WORK ITEM:
Give again, word for word, every line below from the one that has "Условия и способы доставки" through the one that has "docker compose up -d", both included, and no others.

GIVEN INFORMATION:

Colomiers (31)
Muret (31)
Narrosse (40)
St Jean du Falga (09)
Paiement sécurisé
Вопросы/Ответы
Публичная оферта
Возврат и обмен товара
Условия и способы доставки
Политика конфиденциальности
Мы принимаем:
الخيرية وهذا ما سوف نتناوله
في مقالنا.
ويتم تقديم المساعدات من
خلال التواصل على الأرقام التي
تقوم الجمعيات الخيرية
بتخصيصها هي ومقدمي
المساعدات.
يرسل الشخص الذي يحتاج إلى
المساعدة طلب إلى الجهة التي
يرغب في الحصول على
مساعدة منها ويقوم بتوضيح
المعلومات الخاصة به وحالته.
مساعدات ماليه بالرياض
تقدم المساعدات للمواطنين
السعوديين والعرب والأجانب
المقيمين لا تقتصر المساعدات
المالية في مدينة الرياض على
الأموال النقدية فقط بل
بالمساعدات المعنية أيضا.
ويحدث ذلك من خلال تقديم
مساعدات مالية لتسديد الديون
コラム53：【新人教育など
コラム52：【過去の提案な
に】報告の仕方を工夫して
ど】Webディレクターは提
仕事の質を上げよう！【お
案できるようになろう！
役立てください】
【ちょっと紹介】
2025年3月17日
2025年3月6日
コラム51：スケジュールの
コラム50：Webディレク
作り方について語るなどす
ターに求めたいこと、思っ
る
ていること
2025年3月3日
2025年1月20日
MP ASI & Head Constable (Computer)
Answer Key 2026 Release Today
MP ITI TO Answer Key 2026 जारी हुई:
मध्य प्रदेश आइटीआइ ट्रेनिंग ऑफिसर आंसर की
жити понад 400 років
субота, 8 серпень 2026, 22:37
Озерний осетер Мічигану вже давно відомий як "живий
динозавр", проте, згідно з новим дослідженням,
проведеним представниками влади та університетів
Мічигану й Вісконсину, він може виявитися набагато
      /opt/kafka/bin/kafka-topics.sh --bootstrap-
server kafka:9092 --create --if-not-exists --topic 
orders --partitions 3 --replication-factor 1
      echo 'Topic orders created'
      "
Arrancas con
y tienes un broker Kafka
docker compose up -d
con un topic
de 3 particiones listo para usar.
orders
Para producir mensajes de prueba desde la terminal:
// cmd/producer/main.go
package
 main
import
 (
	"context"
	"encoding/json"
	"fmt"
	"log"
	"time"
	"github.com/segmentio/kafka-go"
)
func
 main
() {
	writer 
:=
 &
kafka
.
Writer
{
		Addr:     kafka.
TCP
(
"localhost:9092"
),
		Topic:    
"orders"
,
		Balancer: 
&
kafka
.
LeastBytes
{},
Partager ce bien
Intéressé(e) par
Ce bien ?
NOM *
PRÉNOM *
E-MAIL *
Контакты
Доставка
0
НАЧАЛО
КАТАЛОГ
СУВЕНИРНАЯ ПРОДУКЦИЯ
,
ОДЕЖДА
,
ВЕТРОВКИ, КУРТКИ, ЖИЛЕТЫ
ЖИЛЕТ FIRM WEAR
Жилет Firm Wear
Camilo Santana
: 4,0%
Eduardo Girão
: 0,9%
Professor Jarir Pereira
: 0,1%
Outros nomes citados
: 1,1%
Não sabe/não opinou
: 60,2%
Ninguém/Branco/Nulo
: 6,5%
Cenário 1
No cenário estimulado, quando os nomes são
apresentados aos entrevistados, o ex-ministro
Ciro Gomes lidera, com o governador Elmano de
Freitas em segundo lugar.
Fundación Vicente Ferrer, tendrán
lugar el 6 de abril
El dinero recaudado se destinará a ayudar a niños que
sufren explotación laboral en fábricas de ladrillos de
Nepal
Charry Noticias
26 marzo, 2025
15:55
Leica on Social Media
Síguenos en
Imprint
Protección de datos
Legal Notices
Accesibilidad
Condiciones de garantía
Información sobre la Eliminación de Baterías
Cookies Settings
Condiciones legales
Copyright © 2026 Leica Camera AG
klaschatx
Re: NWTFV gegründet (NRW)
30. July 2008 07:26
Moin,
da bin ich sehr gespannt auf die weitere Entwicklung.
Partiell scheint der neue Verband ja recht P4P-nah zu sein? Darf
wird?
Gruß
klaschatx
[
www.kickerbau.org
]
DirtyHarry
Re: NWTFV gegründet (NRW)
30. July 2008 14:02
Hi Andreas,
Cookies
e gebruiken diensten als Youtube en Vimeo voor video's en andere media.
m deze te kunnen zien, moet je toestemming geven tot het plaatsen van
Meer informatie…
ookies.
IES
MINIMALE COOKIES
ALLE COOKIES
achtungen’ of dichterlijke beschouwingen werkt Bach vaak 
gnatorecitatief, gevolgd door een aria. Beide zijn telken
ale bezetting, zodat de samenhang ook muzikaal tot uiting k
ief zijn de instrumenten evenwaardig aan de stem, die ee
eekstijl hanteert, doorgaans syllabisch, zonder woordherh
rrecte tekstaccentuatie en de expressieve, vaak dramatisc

---

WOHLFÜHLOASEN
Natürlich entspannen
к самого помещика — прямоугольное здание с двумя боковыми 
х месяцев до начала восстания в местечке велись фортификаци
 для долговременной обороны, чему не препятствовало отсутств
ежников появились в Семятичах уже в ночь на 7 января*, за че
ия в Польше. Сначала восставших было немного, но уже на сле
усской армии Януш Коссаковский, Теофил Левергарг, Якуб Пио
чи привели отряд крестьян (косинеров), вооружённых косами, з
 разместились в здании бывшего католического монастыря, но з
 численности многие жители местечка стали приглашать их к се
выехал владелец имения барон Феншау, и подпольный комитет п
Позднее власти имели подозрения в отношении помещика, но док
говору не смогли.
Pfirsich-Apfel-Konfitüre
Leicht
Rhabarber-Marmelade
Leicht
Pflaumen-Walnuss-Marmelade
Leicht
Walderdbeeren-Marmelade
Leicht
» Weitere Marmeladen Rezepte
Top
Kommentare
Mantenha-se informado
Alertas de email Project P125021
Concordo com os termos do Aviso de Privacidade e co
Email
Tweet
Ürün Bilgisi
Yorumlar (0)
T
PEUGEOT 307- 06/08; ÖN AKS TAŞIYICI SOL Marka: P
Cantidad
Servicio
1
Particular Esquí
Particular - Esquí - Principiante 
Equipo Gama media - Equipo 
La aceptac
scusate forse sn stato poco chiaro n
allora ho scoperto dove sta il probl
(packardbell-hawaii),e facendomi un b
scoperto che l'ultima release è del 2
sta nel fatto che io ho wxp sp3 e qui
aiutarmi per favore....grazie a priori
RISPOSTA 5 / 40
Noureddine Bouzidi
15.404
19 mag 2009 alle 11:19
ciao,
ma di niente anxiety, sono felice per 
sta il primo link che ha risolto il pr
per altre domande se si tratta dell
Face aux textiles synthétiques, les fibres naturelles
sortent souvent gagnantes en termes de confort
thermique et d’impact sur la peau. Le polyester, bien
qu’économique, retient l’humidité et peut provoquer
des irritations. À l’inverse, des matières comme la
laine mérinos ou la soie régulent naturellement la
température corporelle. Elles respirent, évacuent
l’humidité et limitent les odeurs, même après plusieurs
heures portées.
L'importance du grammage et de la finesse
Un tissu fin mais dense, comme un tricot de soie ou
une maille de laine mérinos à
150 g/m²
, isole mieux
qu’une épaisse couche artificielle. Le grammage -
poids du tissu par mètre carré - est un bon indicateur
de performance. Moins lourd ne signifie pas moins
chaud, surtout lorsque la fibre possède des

WRITTEN ANSWER:
Условия и способы доставки
Политика конфиденциальности
Мы принимаем:
الخيرية وهذا ما سوف نتناوله
في مقالنا.
ويتم تقديم المساعدات من
خلال التواصل على الأرقام التي
تقوم الجمعيات الخيرية
بتخصيصها هي ومقدمي
المساعدات.
يرسل الشخص الذي يحتاج إلى
المساعدة طلب إلى الجهة التي
يرغب في الحصول على
مساعدة منها ويقوم بتوضيح
المعلومات الخاصة به وحالته.
مساعدات ماليه بالرياض
تقدم المساعدات للمواطنين
السعوديين والعرب والأجانب
المقيمين لا تقتصر المساعدات
المالية في مدينة الرياض على
الأموال النقدية فقط بل
بالمساعدات المعنية أيضا.
ويحدث ذلك من خلال تقديم
مساعدات مالية لتسديد الديون
コラム53：【新人教育など
コラム52：【過去の提案な
に】報告の仕方を工夫して
ど】Webディレクターは提
仕事の質を上げよう！【お
案できるようになろう！
役立てください】
【ちょっと紹介】
2025年3月17日
2025年3月6日
コラム51：スケジュールの
コラム50：Webディレク
作り方について語るなどす
ターに求めたいこと、思っ
る
ていること
2025年3月3日
2025年1月20日
MP ASI & Head Constable (Computer)
Answer Key 2026 Release Today
MP ITI TO Answer Key 2026 जारी हुई:
मध्य प्रदेश आइटीआइ ट्रेनिंग ऑफिसर आंसर की
жити понад 400 років
субота, 8 серпень 2026, 22:37
Озерний осетер Мічигану вже давно відомий як "живий
динозавр", проте, згідно з новим дослідженням,
проведеним представниками влади та університетів
Мічигану й Вісконсину, він може виявитися набагато
      /opt/kafka/bin/kafka-topics.sh --bootstrap-
server kafka:9092 --create --if-not-exists --topic 
orders --partitions 3 --replication-factor 1
      echo 'Topic orders created'
      "
Arrancas con
y tienes un broker Kafka
docker compose up -d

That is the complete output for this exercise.